BERLIN — Increased business from international production and TV operations in the Netherlands helped boost revenue last year at pan-European broadcasting giant RTL Group.
Europe’s leading broadcaster posted a 4.2% increase in revenue to €5.76 billion ($7.6 billion), while net profit climbed 13.9% to $917 million.
Fremantle reported revenue growth of 12.3%, with profit before interest, tax and amortization up 2.1% to $188 million, driven by increased revenue in North America and the first-time full consolidation of recent acquisitions Radical Media and Canadian game developer Ludia.
FremantleMedia distribs “Merlin,” the hit German and Dutch daily soap “Good Times, Bad Times” and Australia’s “Neighbours,” as well as popular formats “Idols,” “The Price Is Right” and “Got Talent.”
RTL Nederland scored its best ratings since 1997, capitalizing them into double-digit TV ad growth as earnings climbed 21.8% to $176 million for TV and radio operations.
The company described Europe’s TV ad markets last year as a mixed bag: flat ad revs in Western Europe, with the exception of Belgium and the Netherlands, which were up, and lower in Southern and Eastern Europe.
RTL Group’s other major profit centers in Germany and France continued to outperform local competition.

* _Given data_
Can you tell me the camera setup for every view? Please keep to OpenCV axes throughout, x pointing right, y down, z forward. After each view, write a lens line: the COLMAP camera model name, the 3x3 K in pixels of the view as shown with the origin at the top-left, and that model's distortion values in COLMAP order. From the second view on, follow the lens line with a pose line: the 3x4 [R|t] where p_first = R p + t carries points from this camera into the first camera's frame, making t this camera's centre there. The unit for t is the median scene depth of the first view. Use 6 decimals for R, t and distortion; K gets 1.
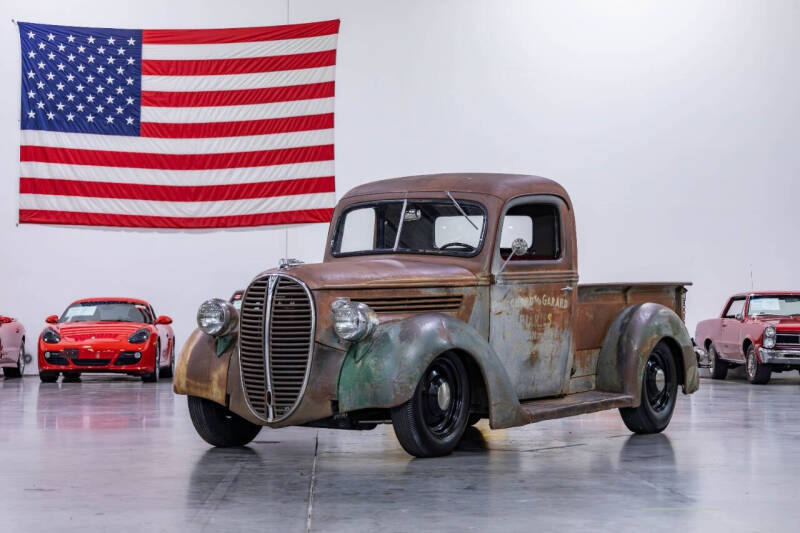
lens RADIAL K [[1558.8, 0, 400.0], [0, 1558.8, 266.5], [0, 0, 1]] dist [-0.071637, -0.069377]
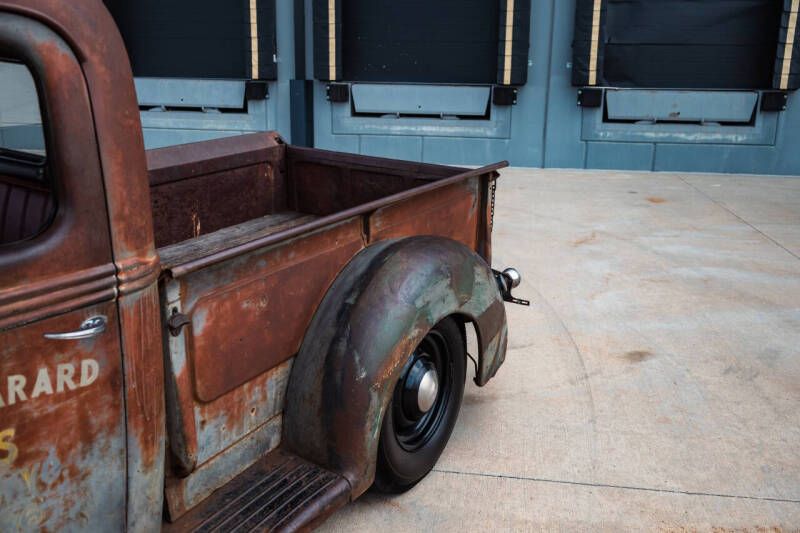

* _Problems to solve_
a) In the RTL Group article, by what percentage did net profit climb?
b) Using the RTL Group article, explain what helped boost RTL Group's revenue last year.
c) Translate this sentence from the RTL Group article into Spanish: "RTL Group’s other major profit centers in Germany and France continued to outperform local competition."
The material has no connection to the RTL Group article.

* _Answers below_
a) Net profit climbed 13.9%.

b) Revenue rose because of increased business from international production. TV operations in the Netherlands also contributed.

c) Los demás grandes centros de beneficios de RTL Group en Alemania y Francia siguieron superando a la competencia local.